(Dataset excerpts Opens)
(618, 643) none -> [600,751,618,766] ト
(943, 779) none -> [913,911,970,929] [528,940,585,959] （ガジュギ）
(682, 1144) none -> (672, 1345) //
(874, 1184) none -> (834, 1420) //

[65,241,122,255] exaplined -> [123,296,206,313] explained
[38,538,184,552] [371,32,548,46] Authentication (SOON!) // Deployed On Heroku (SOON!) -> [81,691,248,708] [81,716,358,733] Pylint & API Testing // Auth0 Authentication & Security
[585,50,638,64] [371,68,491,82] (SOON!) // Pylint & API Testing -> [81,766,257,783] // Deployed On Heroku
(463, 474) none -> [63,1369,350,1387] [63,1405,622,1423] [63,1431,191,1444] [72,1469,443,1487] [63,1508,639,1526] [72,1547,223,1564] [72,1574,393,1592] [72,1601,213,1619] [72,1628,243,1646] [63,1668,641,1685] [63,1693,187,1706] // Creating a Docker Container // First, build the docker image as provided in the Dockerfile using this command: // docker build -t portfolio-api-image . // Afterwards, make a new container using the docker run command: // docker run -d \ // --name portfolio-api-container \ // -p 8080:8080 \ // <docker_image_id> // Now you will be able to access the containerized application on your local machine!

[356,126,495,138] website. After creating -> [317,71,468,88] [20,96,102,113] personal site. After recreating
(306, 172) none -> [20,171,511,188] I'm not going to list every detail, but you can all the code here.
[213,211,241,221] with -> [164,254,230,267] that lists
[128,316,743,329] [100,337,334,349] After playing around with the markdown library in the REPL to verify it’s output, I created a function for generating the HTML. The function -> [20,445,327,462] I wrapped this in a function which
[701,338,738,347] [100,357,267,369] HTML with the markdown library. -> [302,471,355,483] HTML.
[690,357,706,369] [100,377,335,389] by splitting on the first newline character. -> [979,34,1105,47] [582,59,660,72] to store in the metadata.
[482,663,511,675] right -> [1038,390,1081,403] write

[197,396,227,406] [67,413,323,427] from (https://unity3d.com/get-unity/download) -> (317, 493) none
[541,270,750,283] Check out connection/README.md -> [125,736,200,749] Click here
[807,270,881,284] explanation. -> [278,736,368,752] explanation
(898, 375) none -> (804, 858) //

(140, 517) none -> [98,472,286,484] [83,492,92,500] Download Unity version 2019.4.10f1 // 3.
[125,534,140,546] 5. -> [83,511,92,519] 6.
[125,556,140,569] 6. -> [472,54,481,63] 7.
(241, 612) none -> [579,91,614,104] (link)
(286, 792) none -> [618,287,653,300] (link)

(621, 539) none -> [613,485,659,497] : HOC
(Dataset excerpts Closes)
■ Required action
Once you have read the data above, print all of it again exactly.

■ Output for this task
(618, 643) none -> [600,751,618,766] ト
(943, 779) none -> [913,911,970,929] [528,940,585,959] （ガジュギ）
(682, 1144) none -> (672, 1345) //
(874, 1184) none -> (834, 1420) //

[65,241,122,255] exaplined -> [123,296,206,313] explained
[38,538,184,552] [371,32,548,46] Authentication (SOON!) // Deployed On Heroku (SOON!) -> [81,691,248,708] [81,716,358,733] Pylint & API Testing // Auth0 Authentication & Security
[585,50,638,64] [371,68,491,82] (SOON!) // Pylint & API Testing -> [81,766,257,783] // Deployed On Heroku
(463, 474) none -> [63,1369,350,1387] [63,1405,622,1423] [63,1431,191,1444] [72,1469,443,1487] [63,1508,639,1526] [72,1547,223,1564] [72,1574,393,1592] [72,1601,213,1619] [72,1628,243,1646] [63,1668,641,1685] [63,1693,187,1706] // Creating a Docker Container // First, build the docker image as provided in the Dockerfile using this command: // docker build -t portfolio-api-image . // Afterwards, make a new container using the docker run command: // docker run -d \ // --name portfolio-api-container \ // -p 8080:8080 \ // <docker_image_id> // Now you will be able to access the containerized application on your local machine!

[356,126,495,138] website. After creating -> [317,71,468,88] [20,96,102,113] personal site. After recreating
(306, 172) none -> [20,171,511,188] I'm not going to list every detail, but you can all the code here.
[213,211,241,221] with -> [164,254,230,267] that lists
[128,316,743,329] [100,337,334,349] After playing around with the markdown library in the REPL to verify it’s output, I created a function for generating the HTML. The function -> [20,445,327,462] I wrapped this in a function which
[701,338,738,347] [100,357,267,369] HTML with the markdown library. -> [302,471,355,483] HTML.
[690,357,706,369] [100,377,335,389] by splitting on the first newline character. -> [979,34,1105,47] [582,59,660,72] to store in the metadata.
[482,663,511,675] right -> [1038,390,1081,403] write

[197,396,227,406] [67,413,323,427] from (https://unity3d.com/get-unity/download) -> (317, 493) none
[541,270,750,283] Check out connection/README.md -> [125,736,200,749] Click here
[807,270,881,284] explanation. -> [278,736,368,752] explanation
(898, 375) none -> (804, 858) //

(140, 517) none -> [98,472,286,484] [83,492,92,500] Download Unity version 2019.4.10f1 // 3.
[125,534,140,546] 5. -> [83,511,92,519] 6.
[125,556,140,569] 6. -> [472,54,481,63] 7.
(241, 612) none -> [579,91,614,104] (link)
(286, 792) none -> [618,287,653,300] (link)

(621, 539) none -> [613,485,659,497] : HOC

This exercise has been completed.